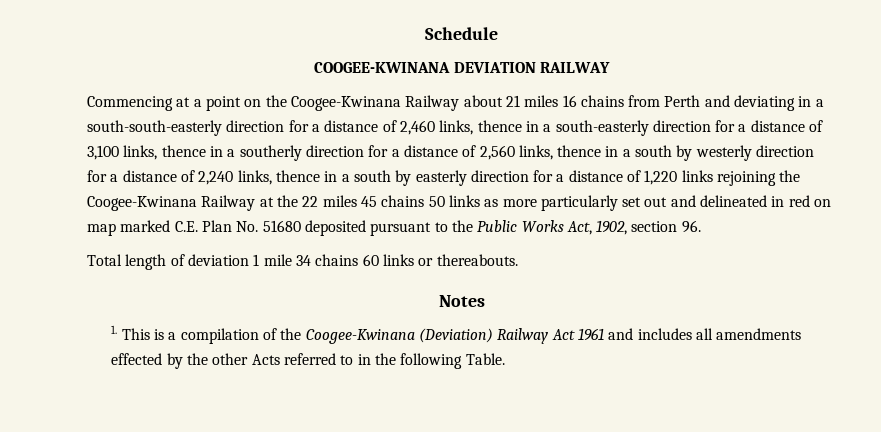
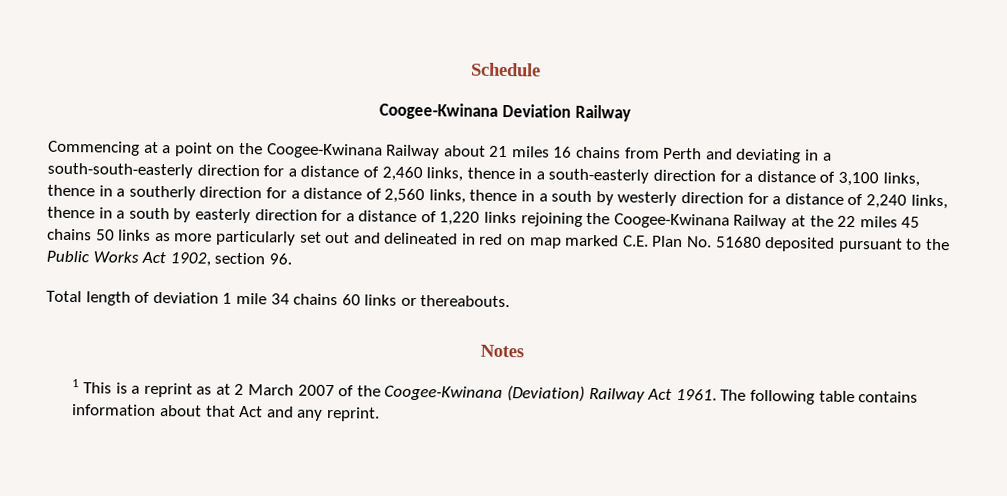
[314,62,610,73] COOGEE-KWINANA DEVIATION RAILWAY -> [379,102,631,122] Coogee-Kwinana Deviation Railway
[566,221,592,235] Act, -> [141,251,167,264] Act
[111,325,118,334] 1. -> [72,379,80,388] 1
[180,328,259,344] compilation -> [143,382,335,398] reprint as at 2 March 2007
[577,328,802,341] [111,353,505,369] 1961 and includes all amendments effected by the other Acts referred to in the following Table. -> [675,388,919,405] [72,404,380,422] 1961. The following table contains information about that Act and any reprint.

* [Exercise aim]: Each entry above must be set down word for word; none of its pictures belong in the copy.

* [Result of the exercise]:
[314,62,610,73] COOGEE-KWINANA DEVIATION RAILWAY -> [379,102,631,122] Coogee-Kwinana Deviation Railway
[566,221,592,235] Act, -> [141,251,167,264] Act
[111,325,118,334] 1. -> [72,379,80,388] 1
[180,328,259,344] compilation -> [143,382,335,398] reprint as at 2 March 2007
[577,328,802,341] [111,353,505,369] 1961 and includes all amendments effected by the other Acts referred to in the following Table. -> [675,388,919,405] [72,404,380,422] 1961. The following table contains information about that Act and any reprint.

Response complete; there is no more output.